*** Opening of DATA IN THIS EXERCISE ***

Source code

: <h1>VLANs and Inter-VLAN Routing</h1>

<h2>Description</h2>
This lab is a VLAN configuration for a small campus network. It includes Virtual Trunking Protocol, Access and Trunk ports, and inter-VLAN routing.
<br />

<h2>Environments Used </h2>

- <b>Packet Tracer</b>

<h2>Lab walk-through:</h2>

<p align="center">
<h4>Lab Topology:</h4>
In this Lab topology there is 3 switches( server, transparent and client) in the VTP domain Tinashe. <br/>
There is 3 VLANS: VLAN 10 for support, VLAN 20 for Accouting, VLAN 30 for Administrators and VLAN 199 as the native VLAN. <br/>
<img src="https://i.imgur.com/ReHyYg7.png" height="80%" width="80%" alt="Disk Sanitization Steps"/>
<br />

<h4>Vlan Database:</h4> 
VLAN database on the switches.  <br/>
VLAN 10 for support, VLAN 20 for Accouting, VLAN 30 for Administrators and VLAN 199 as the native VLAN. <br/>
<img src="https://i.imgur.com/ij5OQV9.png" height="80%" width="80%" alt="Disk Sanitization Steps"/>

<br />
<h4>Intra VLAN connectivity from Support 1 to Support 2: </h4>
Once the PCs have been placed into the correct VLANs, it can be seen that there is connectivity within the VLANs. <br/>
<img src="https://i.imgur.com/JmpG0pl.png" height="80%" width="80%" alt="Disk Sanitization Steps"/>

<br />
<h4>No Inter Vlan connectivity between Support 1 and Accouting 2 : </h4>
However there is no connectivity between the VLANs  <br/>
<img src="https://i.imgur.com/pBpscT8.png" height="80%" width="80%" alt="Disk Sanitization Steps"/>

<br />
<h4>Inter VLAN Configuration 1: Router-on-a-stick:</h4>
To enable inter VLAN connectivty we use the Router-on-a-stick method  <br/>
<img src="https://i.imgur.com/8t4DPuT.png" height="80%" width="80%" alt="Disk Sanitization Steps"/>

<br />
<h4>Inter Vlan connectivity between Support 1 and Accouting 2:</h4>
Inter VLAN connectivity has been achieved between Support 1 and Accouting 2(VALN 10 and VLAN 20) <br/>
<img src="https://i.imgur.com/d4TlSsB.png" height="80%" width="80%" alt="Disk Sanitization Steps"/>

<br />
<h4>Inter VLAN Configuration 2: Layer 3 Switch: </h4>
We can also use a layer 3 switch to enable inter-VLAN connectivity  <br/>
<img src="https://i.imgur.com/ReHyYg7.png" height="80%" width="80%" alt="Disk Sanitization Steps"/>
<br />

*** Close of DATA IN THIS EXERCISE ***

DIRECTIONS FOR THIS TASK —
Rewrite the lines of all the items above as a Markdown table with the columns No. and Line. Number the rows in order and omit blank lines.

RESULT OF THE TASK —
| No. | Line |
|---|---|
| 1 | Source code |
| 2 | : <h1>VLANs and Inter-VLAN Routing</h1> |
| 3 | <h2>Description</h2> |
| 4 | This lab is a VLAN configuration for a small campus network. It includes Virtual Trunking Protocol, Access and Trunk ports, and inter-VLAN routing. |
| 5 | <br /> |
| 6 | <h2>Environments Used </h2> |
| 7 | - <b>Packet Tracer</b> |
| 8 | <h2>Lab walk-through:</h2> |
| 9 | <p align="center"> |
| 10 | <h4>Lab Topology:</h4> |
| 11 | In this Lab topology there is 3 switches( server, transparent and client) in the VTP domain Tinashe. <br/> |
| 12 | There is 3 VLANS: VLAN 10 for support, VLAN 20 for Accouting, VLAN 30 for Administrators and VLAN 199 as the native VLAN. <br/> |
| 13 | <img src="https://i.imgur.com/ReHyYg7.png" height="80%" width="80%" alt="Disk Sanitization Steps"/> |
| 14 | <br /> |
| 15 | <h4>Vlan Database:</h4>  |
| 16 | VLAN database on the switches.  <br/> |
| 17 | VLAN 10 for support, VLAN 20 for Accouting, VLAN 30 for Administrators and VLAN 199 as the native VLAN. <br/> |
| 18 | <img src="https://i.imgur.com/ij5OQV9.png" height="80%" width="80%" alt="Disk Sanitization Steps"/> |
| 19 | <br /> |
| 20 | <h4>Intra VLAN connectivity from Support 1 to Support 2: </h4> |
| 21 | Once the PCs have been placed into the correct VLANs, it can be seen that there is connectivity within the VLANs. <br/> |
| 22 | <img src="https://i.imgur.com/JmpG0pl.png" height="80%" width="80%" alt="Disk Sanitization Steps"/> |
| 23 | <br /> |
| 24 | <h4>No Inter Vlan connectivity between Support 1 and Accouting 2 : </h4> |
| 25 | However there is no connectivity between the VLANs  <br/> |
| 26 | <img src="https://i.imgur.com/pBpscT8.png" height="80%" width="80%" alt="Disk Sanitization Steps"/> |
| 27 | <br /> |
| 28 | <h4>Inter VLAN Configuration 1: Router-on-a-stick:</h4> |
| 29 | To enable inter VLAN connectivty we use the Router-on-a-stick method  <br/> |
| 30 | <img src="https://i.imgur.com/8t4DPuT.png" height="80%" width="80%" alt="Disk Sanitization Steps"/> |
| 31 | <br /> |
| 32 | <h4>Inter Vlan connectivity between Support 1 and Accouting 2:</h4> |
| 33 | Inter VLAN connectivity has been achieved between Support 1 and Accouting 2(VALN 10 and VLAN 20) <br/> |
| 34 | <img src="https://i.imgur.com/d4TlSsB.png" height="80%" width="80%" alt="Disk Sanitization Steps"/> |
| 35 | <br /> |
| 36 | <h4>Inter VLAN Configuration 2: Layer 3 Switch: </h4> |
| 37 | We can also use a layer 3 switch to enable inter-VLAN connectivity  <br/> |
| 38 | <img src="https://i.imgur.com/ReHyYg7.png" height="80%" width="80%" alt="Disk Sanitization Steps"/> |
| 39 | <br /> |